Вскоре Гальвину рассказали про каких-то генералов, что возвращают хозяевам беглых рабов и болтают с плантаторами, точно за карточной игрой. Возможно ли такое? Война не имеет смысла, если она ведется не за свободу рабам. На марше Гальвин видал мертвого негра — за попытку сбежать его уши гвоздями приколотили к дереву. Хозяин заставил раба раздеться, зная наверное, сколь тому обрадуются прожорливые мухи и москиты.
Гальвин не понимал протестов, распространившихся среди солдат Союза, когда Массачусетс решился формировать негритянский полк. Встреченный ими полк из Иллинойса пригрозил дезертировать в полном составе, коли президент Линкольн освободит еще хоть одного раба.
В первые месяцы войны Гальвину случилось попасть на негритянское молитвенное собрание — там благословляли проходивших через город солдат:
— Милосердна Божа, забери скорбящих сих, тряхани их хорошенька над адом, да гляди, не отпускай.
И они пели:
Мне дьявол брат, а я и рад — Славься Аллилуйя! Он вытряс души из солдат — Славься Аллилуйя!
— Негры всегда нам помогали — выведывали, что и как. Мы также должны им помочь, — сказал Гальвин.
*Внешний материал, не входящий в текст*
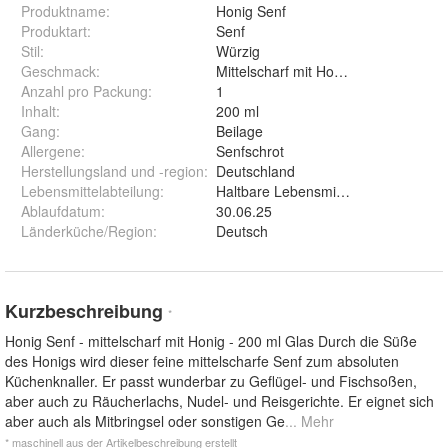
Produktname
:
Honig Senf
Produktart
:
Senf
Stil
:
Würzig
Geschmack
:
Mittelscharf mit Honig
Anzahl pro Packung
:
1
Inhalt
:
200 ml
Gang
:
Beilage
Allergene
:
Senfschrot
Herstellungsland und -region
:
Deutschland
Lebensmittelabteilung
:
Haltbare Lebensmittel
Ablaufdatum
:
30.06.25
Länderküche/Region
:
Deutsch
Kurzbeschreibung
*
Honig Senf - mittelscharf mit Honig - 200 ml Glas Durch die Süße
des Honigs wird dieser feine mittelscharfe Senf zum absoluten
Küchenknaller. Er passt wunderbar zu Geflügel- und Fischsoßen,
aber auch zu Räucherlachs, Nudel- und Reisgerichte. Er eignet sich
aber auch als Mitbringsel oder sonstigen Ge
... Mehr
* maschinell aus der Artikelbeschreibung erstellt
— Пусть лучше подыхает Союз, нежели его отвоюют негры! — выкрикнул в лицо Гальвину их ротный лейтенант.
Не раз видел Гальвин, как солдат подхватывал сбежавшую от хозяина негритяночку и тащил в кусты под радостные вопли прочих.
Провизии недоставало по обе стороны фронта. Как-то утром в лесу у лагеря поймали троих мятежников — они выискивали среди отбросов что-либо съедобное. Совершенно изможденные, с отвисшими челюстями. С ними оказался дезертир из отделения Гальвина. Капитан Кингсли приказал рядовому Гальвину расстрелять дезертира. Гальвин чувствовал, что его вырвет кровью, ежели он произнесет хоть слово.
— Без должных формальностей, капитан? — спросил он наконец.
— Мы идем маршем, дабы принять сражение, рядовой. Нет времени на суд, вешать также некогда, а потому стреляйте прямо здесь! Товьсь… целься… пли!
Гальвин знал, какое наказание ждет рядовых, ежели те отказываются выполнять подобные приказы. Это называлось «кляп растяпе» — солдату привязывали руки к коленям, один штык засовывали меж рук и ног, а другой — в рот. Дезертир, голодный и измотанный, особо не возражал:
— Стреляй, чего там.
— Рядовой, немедля! — приказал капитан. — Вы хотите встать рядом с ним?
Гальвин застрелил дезертира в упор. Другие солдаты раз десять, а то и более прошлись остриями штыков по обмякшему телу. Капитан передернулся от омерзения и, сверкнув ледяными очами, приказал Гальвину, не сходя с места, расстрелять трех пленных мятежников. Гальвин замялся, капитан схватил его за руку и оттащил в сторону.
— Все приглядываешься, да, Опоссум? Все приглядываешься, думаешь, самый умный. Так вот, сейчас ты будешь делать то, что я сказал. Разрази меня гром! — Он скалил зубы, выкрикивая все это.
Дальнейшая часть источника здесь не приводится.